March 8, 2026

The Supreme Court takes on birthright citizenship

New Republic -     Many of the high court’s cases are about arcane legal doctrines or complex federal statutes. Real-world effects can sometimes be difficult to discern through the time-consuming labyrinth of appellate review. Rarely does the court decide anything that immediately changes everything.

The birthright citizenship case is different. It is both more real and less abstract than any other case on the court’s docket, save perhaps for those involving capital punishment. It is about whether the president of the United States can denaturalize millions of U.S. citizens at a whim, deprive them of the Constitution’s full protections, and then subject them to deportation from the country where they were born—indeed, from the only country they have ever known.....

The Constitution says, quite emphatically, no. The Fourteenth Amendment says this in no uncertain terms: “All persons born or naturalized in the United States, and subject to the jurisdiction thereof, are citizens of the United States.” There is no hidden meaning to uncover here. When you are within America’s borders, you are subject to its jurisdiction. You have to pay U.S. taxes. You must abide by U.S. rules and regulations. You can be charged by U.S. officials for committing crimes. You can be sued in U.S. courts under the common law.

Earlier this month, the last wave of briefs were filed in the case ahead of oral arguments on, perhaps appropiately, April 1. Some of them are more notable than others....But perhaps the most powerful one comes from the United States Conference of Catholic Bishops, the organization representing the Catholic hierarchy in the United States.

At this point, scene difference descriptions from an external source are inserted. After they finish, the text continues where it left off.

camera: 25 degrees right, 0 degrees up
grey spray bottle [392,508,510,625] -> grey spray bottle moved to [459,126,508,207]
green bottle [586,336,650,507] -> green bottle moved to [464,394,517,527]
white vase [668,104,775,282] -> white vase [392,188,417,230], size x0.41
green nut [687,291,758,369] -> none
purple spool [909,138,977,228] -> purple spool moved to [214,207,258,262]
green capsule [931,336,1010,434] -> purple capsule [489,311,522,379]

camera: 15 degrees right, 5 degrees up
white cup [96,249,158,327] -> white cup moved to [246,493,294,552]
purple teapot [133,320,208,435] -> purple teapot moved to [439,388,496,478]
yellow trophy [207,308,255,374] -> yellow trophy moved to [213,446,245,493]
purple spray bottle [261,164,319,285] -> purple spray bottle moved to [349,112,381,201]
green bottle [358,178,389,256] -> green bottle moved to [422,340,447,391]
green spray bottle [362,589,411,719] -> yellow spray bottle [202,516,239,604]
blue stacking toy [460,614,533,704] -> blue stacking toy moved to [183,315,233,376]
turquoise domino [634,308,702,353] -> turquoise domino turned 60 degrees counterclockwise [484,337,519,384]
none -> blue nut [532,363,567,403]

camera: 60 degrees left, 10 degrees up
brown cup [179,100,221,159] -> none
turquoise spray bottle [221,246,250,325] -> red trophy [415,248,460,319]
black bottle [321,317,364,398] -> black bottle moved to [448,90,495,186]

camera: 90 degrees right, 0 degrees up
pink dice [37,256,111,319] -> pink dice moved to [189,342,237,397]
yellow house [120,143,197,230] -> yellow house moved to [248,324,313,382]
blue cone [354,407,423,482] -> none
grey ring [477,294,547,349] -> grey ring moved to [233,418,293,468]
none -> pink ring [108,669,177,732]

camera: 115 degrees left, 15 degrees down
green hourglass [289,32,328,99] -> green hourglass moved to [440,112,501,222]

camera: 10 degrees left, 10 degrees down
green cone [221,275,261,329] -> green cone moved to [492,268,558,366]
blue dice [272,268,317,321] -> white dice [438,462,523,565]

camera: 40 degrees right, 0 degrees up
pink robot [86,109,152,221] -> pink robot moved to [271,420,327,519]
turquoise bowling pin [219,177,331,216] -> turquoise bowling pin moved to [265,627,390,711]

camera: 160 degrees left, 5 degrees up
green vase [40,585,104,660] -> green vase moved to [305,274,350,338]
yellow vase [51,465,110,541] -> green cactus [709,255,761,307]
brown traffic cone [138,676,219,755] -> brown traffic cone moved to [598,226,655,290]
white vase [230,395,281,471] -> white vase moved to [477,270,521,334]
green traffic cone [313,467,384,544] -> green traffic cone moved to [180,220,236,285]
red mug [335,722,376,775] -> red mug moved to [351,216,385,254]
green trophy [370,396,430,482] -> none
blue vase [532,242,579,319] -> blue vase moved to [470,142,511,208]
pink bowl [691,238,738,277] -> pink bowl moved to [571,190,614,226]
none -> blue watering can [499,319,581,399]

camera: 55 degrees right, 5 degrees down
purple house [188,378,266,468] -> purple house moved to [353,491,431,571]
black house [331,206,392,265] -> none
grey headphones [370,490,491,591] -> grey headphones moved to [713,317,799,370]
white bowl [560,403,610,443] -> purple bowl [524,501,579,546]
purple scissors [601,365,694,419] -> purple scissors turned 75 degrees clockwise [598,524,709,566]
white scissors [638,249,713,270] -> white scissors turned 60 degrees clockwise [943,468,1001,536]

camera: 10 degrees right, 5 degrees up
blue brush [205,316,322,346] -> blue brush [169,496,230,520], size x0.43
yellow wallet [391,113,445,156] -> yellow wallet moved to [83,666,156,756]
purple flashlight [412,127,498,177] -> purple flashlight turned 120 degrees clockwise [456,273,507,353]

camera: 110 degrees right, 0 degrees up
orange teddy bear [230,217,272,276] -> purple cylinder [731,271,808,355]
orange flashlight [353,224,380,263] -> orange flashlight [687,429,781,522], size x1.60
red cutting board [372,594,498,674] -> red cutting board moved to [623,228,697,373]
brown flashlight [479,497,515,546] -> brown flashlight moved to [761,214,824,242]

The USCCB is a frequent flier at the Supreme Court. Like the U.S. Chamber of Commerce and the American Civil Liberties Union, it often submits friend-of-the-court briefs for the justices to consider in major cases. The bishops’ interests are wide-ranging: Recent cases that have drawn the USCCB’s attention are ones involving public religious schools, death-row inmates’ access to clergy, Colorado’s ban on conversion therapy, and, on the immigration front, restrictions on spousal visas.

None of those briefs is as blunt and unsparing as the one submitted in Barbara. While the bishops make some legal arguments, they are ultimately secondary to the moral and spiritual ones contained in the text. “At its core, this case is not solely a question about citizenship status or the Fourteenth Amendment,” they argued. “It is a question of whether the law will affirm or deny the equal worth of those born within our common community—whether the law will protect the human dignity of all God’s children.”